生活保護受給は「徴兵逃れ」?
編集部 つまりは「働けるのに働かない」のは甘えだ、ずるい、といった発想ですね。
稲葉 そして、そういった不平、不満がなぜ生まれてくるんだろう、と考えてみたときに、思い浮かぶのは「徴兵逃れ」という言葉です。
編集部 徴兵逃れ?
稲葉 もし自分が、なかなか仕事が見つからず、でも「働けるから」と言われて生活保護も受けられないという状況に置かれたらどうするだろう。もしかしたら、保護を受けるために自分でわざと病気になろうとするんじゃないだろうか。そう考えたときに、ああ、それって徴兵逃れと一緒だなと思ったんですよ。
編集部 徴兵されるのを逃れるために、自分でわざとケガをしたり、病気になるように仕向けたりという…。
稲葉 作家の金子光晴が、息子に徴兵を逃れさせるために、松葉の煙でいぶして喘息の発作を起こさせた、なんて話がありましたけど、それとまったく同じ構図ですよね。ということは、「働ける人が生活保護を受けるのはけしからん」という人たちの目線は、「あいつらは徴兵逃れをしている、ずるい」という感情に近いのかな、と思うんです。

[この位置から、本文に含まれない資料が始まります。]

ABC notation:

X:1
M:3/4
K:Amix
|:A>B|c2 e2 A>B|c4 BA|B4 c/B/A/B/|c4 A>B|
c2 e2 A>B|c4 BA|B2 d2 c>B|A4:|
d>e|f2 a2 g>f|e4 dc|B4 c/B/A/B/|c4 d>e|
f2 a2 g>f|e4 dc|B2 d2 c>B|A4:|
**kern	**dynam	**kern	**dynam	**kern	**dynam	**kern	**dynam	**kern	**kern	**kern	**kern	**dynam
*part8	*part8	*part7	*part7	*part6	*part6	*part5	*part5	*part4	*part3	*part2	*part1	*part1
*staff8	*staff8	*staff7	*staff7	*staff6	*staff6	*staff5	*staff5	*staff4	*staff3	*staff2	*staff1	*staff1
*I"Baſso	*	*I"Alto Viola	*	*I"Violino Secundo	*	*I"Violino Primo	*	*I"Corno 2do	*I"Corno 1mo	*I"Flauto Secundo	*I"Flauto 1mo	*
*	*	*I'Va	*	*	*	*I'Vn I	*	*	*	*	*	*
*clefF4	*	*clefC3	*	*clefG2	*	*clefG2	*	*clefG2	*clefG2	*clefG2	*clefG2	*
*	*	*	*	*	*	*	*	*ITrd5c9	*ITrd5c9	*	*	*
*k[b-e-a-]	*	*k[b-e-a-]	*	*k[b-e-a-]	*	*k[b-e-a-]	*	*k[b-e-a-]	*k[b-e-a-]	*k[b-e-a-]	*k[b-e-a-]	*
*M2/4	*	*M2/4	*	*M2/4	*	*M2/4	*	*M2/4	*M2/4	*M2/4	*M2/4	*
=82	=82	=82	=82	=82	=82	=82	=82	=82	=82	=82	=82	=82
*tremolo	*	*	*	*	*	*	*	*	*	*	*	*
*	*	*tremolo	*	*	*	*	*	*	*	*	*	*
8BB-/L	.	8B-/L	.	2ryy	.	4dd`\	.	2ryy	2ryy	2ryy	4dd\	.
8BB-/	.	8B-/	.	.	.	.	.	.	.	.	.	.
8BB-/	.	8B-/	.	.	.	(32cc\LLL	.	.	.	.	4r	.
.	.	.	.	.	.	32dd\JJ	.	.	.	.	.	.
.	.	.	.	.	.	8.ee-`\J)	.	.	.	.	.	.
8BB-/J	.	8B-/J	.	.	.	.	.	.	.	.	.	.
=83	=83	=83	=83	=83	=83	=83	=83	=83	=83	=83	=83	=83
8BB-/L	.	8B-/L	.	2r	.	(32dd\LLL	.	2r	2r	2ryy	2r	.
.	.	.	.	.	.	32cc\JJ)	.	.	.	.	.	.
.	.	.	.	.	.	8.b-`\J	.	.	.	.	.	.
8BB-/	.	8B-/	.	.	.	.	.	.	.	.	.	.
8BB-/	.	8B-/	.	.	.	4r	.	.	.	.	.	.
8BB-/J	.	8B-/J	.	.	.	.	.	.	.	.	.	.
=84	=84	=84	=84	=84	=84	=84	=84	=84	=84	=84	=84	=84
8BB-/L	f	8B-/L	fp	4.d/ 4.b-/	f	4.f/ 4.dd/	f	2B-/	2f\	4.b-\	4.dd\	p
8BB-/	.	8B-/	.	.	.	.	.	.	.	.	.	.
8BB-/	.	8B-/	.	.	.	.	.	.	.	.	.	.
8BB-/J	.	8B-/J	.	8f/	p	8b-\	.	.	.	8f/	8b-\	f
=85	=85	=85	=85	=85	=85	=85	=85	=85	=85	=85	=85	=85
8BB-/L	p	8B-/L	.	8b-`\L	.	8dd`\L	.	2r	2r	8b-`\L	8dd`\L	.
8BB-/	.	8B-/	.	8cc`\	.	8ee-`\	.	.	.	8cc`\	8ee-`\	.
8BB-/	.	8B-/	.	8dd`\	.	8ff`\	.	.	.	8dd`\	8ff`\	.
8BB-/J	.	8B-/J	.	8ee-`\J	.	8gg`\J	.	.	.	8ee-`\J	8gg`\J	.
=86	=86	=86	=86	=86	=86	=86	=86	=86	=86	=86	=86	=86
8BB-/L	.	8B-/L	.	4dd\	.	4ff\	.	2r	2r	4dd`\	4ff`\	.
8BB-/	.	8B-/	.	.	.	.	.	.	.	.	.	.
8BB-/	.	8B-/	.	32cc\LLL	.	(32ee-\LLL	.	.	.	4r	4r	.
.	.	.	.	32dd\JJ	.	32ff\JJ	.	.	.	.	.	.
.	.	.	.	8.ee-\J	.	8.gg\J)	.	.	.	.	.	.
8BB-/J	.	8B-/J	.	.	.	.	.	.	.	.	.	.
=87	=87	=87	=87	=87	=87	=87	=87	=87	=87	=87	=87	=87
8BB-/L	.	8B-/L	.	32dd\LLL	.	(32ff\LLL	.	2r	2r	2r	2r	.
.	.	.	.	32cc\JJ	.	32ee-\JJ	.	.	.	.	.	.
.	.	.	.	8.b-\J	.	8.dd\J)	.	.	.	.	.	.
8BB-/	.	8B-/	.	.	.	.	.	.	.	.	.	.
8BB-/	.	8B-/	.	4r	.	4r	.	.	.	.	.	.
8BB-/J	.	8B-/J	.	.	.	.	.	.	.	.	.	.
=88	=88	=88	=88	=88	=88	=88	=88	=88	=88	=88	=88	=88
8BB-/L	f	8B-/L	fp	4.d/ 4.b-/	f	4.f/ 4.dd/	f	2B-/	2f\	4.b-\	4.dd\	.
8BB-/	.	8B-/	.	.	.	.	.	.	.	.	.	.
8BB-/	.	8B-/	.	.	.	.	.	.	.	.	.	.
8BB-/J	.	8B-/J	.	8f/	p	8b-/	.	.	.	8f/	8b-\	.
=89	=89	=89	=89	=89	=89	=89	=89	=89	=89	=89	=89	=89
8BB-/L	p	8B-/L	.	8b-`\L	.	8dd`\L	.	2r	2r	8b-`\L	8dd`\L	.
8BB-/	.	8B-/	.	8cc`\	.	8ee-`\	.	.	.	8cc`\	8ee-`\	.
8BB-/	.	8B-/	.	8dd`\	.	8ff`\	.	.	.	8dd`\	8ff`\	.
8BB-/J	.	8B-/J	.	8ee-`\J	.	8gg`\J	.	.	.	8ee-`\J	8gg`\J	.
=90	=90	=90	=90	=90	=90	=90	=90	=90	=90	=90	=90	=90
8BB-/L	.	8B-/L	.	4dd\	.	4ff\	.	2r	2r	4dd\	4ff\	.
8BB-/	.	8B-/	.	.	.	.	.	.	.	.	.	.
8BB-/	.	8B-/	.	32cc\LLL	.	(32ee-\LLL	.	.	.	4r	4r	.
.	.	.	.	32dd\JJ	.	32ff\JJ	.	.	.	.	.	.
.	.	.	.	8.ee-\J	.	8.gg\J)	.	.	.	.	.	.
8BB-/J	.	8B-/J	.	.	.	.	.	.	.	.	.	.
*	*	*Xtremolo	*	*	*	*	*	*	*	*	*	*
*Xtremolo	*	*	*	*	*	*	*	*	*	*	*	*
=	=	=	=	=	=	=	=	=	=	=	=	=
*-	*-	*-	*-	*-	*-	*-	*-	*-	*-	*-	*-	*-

それは逆に言えば、それだけ労働市場が過酷になっているということでもありますよね。不正規雇用の人は非常に不安定な状況に置かれているし、正社員の人もその地位を守るために、場合によっては過労死寸前のオーバーワークに耐えざるを得ない。労働市場全体がそういう「兵役」のようなものになってしまっていることが、「あいつらは仕事もしないでずるい」という感情につながっているのかな、と。
編集部 労働が「つらいもの」という前提があるからこそ、「そこから逃れているのはずるい」ということになるわけですね。
稲葉 本来、仕事というのは大変なだけじゃなくて、それを通じて自己実現したり、社会とかかわったりつながったりという、喜びとしての側面も強いもののはずなんですよね。それが今の日本社会では、ただつらい、兵役のような劣悪な労働条件が広がってしまっている。
だから、働いている人たちの状況が悪くなればなるほど、福祉を受けている人たちへのバッシングは強まる。両方を同時に改善していかなければ、状況は変わらないんだろうなと感じますね。